Work required → Each entry must come back word for word; drop the images as you go.

Records drawn from a dataset
#####
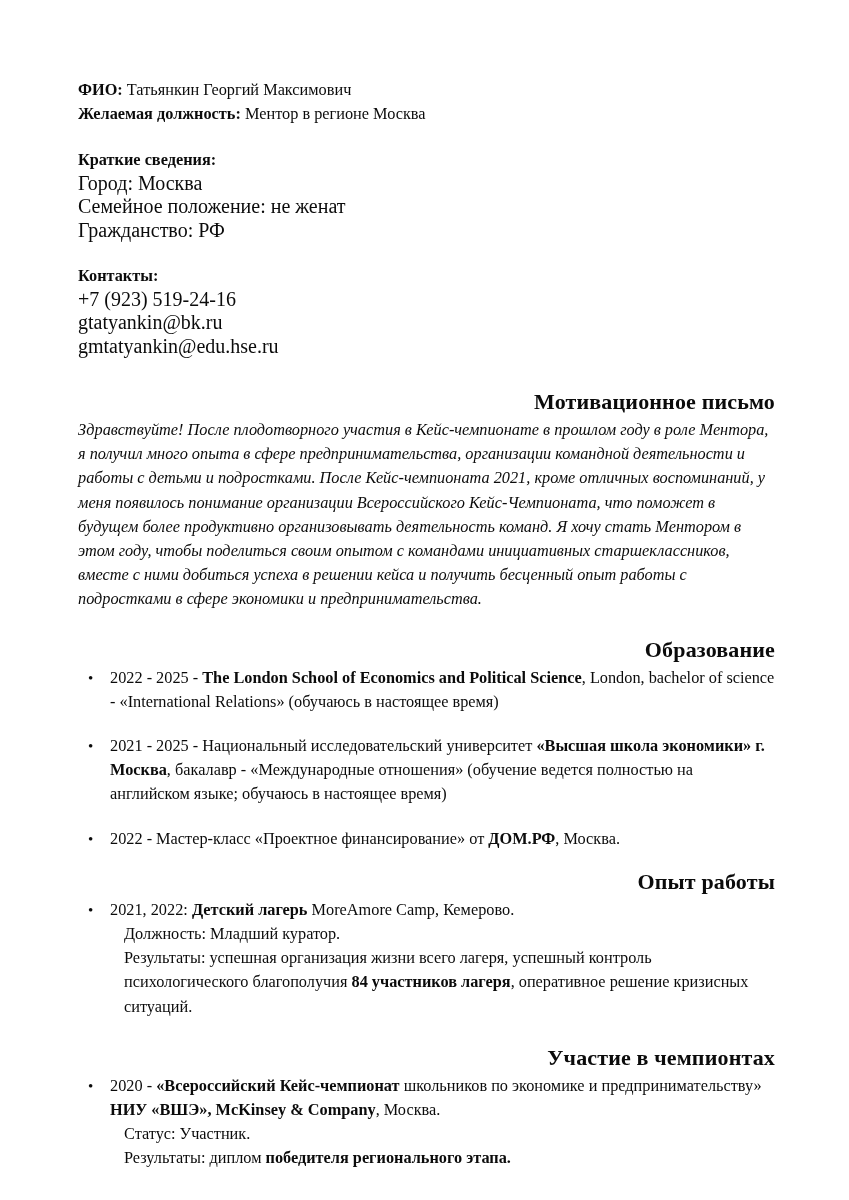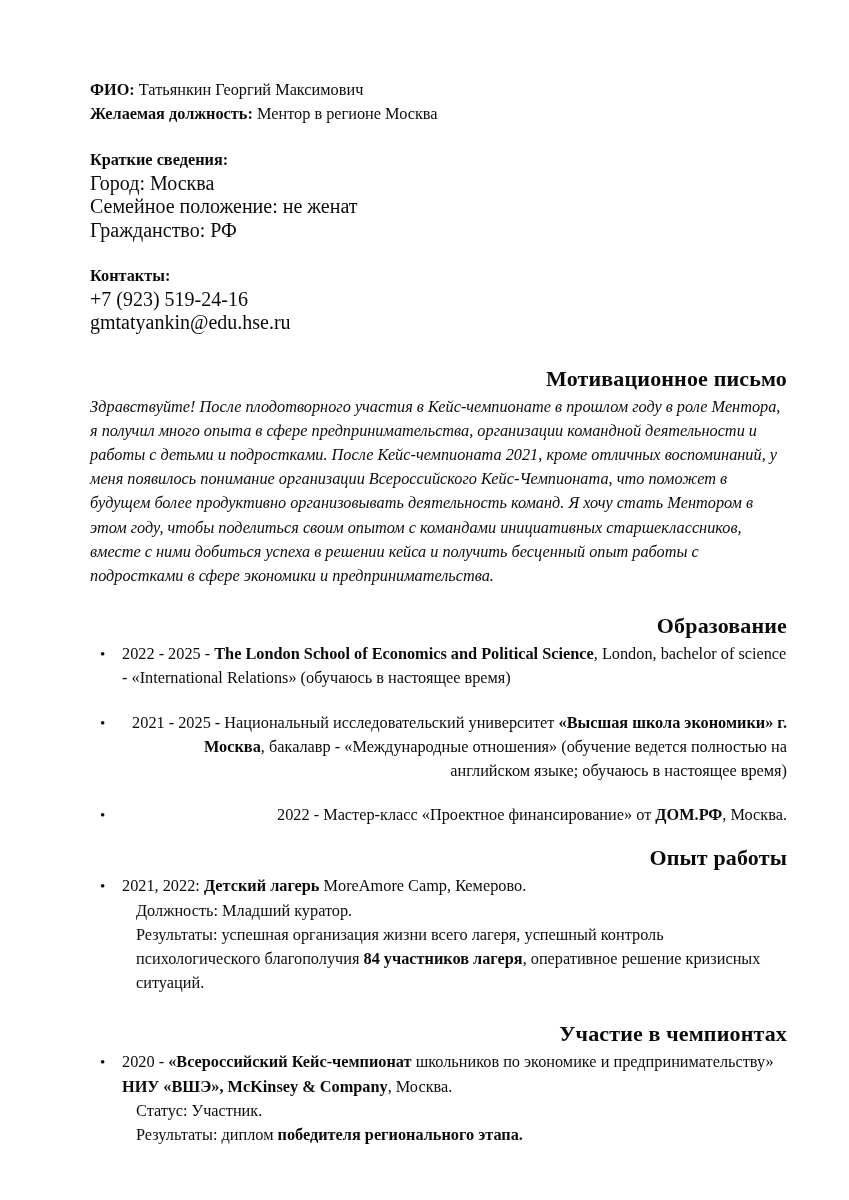--- a/index.html
+++ b/index.html
@@ -21,21 +21,20 @@
     left: 0;
     top: 0;
     width: 849px;
     height: 1200px;
     background: #ffffff;
     box-sizing: border-box;
     padding: 78px 74px 0 78px;
   }
   .doc {
     width: 697px;
-    margin-left: 12px;
   }
 
   
   .hdr-line {
     font-size: 16.3px;
     line-height: 23.5px;
     white-space: nowrap;
   }
   .hdr-line .lbl { font-weight: bold; }
 
@@ -94,21 +93,21 @@
     text-align: left;
   }
   ul.blist > li::before {
     content: "\2022";
     position: absolute;
     left: 4px;
     top: 0;
     font-size: 15px;
     line-height: 24.2px;
   }
-  ul.blist > li + li { margin-top: 20px; text-align: right; }
+  ul.blist > li + li { margin-top: 20px; }
   .ind {
     display: block;
     padding-left: 14px;
     text-indent: 0;
   }
   b, strong { font-weight: bold; }
 </style>
 </head>
 <body>
 
@@ -127,20 +126,21 @@
       <div class="plain-line">Город: Москва</div>
       <div class="plain-line">Семейное положение: не женат</div>
       <div class="plain-line">Гражданство: РФ</div>
     </div>
 
     <div class="blk-gap-2"></div>
 
     <div>
       <div class="sub-head">Контакты:</div>
       <div class="plain-line">+7 (923) 519-24-16</div>
+      <div class="plain-line">gtatyankin@bk.ru</div>
       <div class="plain-line">gmtatyankin@edu.hse.ru</div>
     </div>
 
     <div class="sec-gap-letter"></div>
 
     <h2 class="sec">Мотивационное письмо</h2>
     <div class="after-head"></div>
     <p class="body">Здравствуйте! После плодотворного участия в Кейс-чемпионате в прошлом году в роле Ментора, я получил много опыта в сфере предпринимательства, организации командной деятельности и работы с детьми и подростками. После Кейс-чемпионата 2021, кроме отличных воспоминаний, у меня появилось понимание организации Всероссийского Кейс-Чемпионата, что поможет в будущем более продуктивно организовывать деятельность команд. Я хочу стать Ментором в этом году, чтобы поделиться своим опытом с командами инициативных старшеклассников, вместе с ними добиться успеха в решении кейса и получить бесценный опыт работы с подростками в сфере экономики и предпринимательства.</p>
 
     <div class="sec-gap-edu"></div>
#####
Output for this task →
--- a/index.html
+++ b/index.html
@@ -21,21 +21,20 @@
     left: 0;
     top: 0;
     width: 849px;
     height: 1200px;
     background: #ffffff;
     box-sizing: border-box;
     padding: 78px 74px 0 78px;
   }
   .doc {
     width: 697px;
-    margin-left: 12px;
   }
 
   
   .hdr-line {
     font-size: 16.3px;
     line-height: 23.5px;
     white-space: nowrap;
   }
   .hdr-line .lbl { font-weight: bold; }
 
@@ -94,21 +93,21 @@
     text-align: left;
   }
   ul.blist > li::before {
     content: "\2022";
     position: absolute;
     left: 4px;
     top: 0;
     font-size: 15px;
     line-height: 24.2px;
   }
-  ul.blist > li + li { margin-top: 20px; text-align: right; }
+  ul.blist > li + li { margin-top: 20px; }
   .ind {
     display: block;
     padding-left: 14px;
     text-indent: 0;
   }
   b, strong { font-weight: bold; }
 </style>
 </head>
 <body>
 
@@ -127,20 +126,21 @@
       <div class="plain-line">Город: Москва</div>
       <div class="plain-line">Семейное положение: не женат</div>
       <div class="plain-line">Гражданство: РФ</div>
     </div>
 
     <div class="blk-gap-2"></div>
 
     <div>
       <div class="sub-head">Контакты:</div>
       <div class="plain-line">+7 (923) 519-24-16</div>
+      <div class="plain-line">gtatyankin@bk.ru</div>
       <div class="plain-line">gmtatyankin@edu.hse.ru</div>
     </div>
 
     <div class="sec-gap-letter"></div>
 
     <h2 class="sec">Мотивационное письмо</h2>
     <div class="after-head"></div>
     <p class="body">Здравствуйте! После плодотворного участия в Кейс-чемпионате в прошлом году в роле Ментора, я получил много опыта в сфере предпринимательства, организации командной деятельности и работы с детьми и подростками. После Кейс-чемпионата 2021, кроме отличных воспоминаний, у меня появилось понимание организации Всероссийского Кейс-Чемпионата, что поможет в будущем более продуктивно организовывать деятельность команд. Я хочу стать Ментором в этом году, чтобы поделиться своим опытом с командами инициативных старшеклассников, вместе с ними добиться успеха в решении кейса и получить бесценный опыт работы с подростками в сфере экономики и предпринимательства.</p>
 
     <div class="sec-gap-edu"></div>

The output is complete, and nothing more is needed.